**EXERCISE PROMPT:** Identify each line below containing the string "down" and copy it.

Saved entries
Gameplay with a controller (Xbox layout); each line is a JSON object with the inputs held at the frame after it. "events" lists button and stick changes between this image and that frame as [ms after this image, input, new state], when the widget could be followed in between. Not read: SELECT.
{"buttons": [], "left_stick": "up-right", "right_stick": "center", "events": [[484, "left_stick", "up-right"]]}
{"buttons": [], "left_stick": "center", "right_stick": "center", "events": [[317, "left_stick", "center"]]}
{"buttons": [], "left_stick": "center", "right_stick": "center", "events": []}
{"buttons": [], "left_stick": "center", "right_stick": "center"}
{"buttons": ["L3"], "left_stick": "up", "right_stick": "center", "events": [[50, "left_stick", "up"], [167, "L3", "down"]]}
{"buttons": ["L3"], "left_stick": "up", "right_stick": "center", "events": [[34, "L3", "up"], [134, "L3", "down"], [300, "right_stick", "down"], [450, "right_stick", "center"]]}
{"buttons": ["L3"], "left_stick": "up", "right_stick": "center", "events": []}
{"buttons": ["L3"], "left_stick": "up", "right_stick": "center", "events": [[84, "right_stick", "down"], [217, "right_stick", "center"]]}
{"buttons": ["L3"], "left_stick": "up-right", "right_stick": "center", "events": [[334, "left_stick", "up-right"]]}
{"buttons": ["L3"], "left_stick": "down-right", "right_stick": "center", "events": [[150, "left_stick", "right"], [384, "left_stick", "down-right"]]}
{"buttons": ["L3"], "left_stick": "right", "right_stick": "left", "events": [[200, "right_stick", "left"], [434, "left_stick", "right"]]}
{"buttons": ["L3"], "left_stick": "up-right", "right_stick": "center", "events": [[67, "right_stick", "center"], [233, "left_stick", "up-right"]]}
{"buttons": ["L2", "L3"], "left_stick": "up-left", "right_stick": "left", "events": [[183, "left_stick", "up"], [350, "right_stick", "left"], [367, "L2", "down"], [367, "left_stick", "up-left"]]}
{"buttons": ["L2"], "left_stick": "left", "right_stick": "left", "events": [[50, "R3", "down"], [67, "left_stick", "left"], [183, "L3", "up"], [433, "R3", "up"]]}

**WRITTEN REPLY:**
{"buttons": ["L3"], "left_stick": "up", "right_stick": "center", "events": [[50, "left_stick", "up"], [167, "L3", "down"]]}
{"buttons": ["L3"], "left_stick": "up", "right_stick": "center", "events": [[34, "L3", "up"], [134, "L3", "down"], [300, "right_stick", "down"], [450, "right_stick", "center"]]}
{"buttons": ["L3"], "left_stick": "up", "right_stick": "center", "events": [[84, "right_stick", "down"], [217, "right_stick", "center"]]}
{"buttons": ["L3"], "left_stick": "down-right", "right_stick": "center", "events": [[150, "left_stick", "right"], [384, "left_stick", "down-right"]]}
{"buttons": ["L2", "L3"], "left_stick": "up-left", "right_stick": "left", "events": [[183, "left_stick", "up"], [350, "right_stick", "left"], [367, "L2", "down"], [367, "left_stick", "up-left"]]}
{"buttons": ["L2"], "left_stick": "left", "right_stick": "left", "events": [[50, "R3", "down"], [67, "left_stick", "left"], [183, "L3", "up"], [433, "R3", "up"]]}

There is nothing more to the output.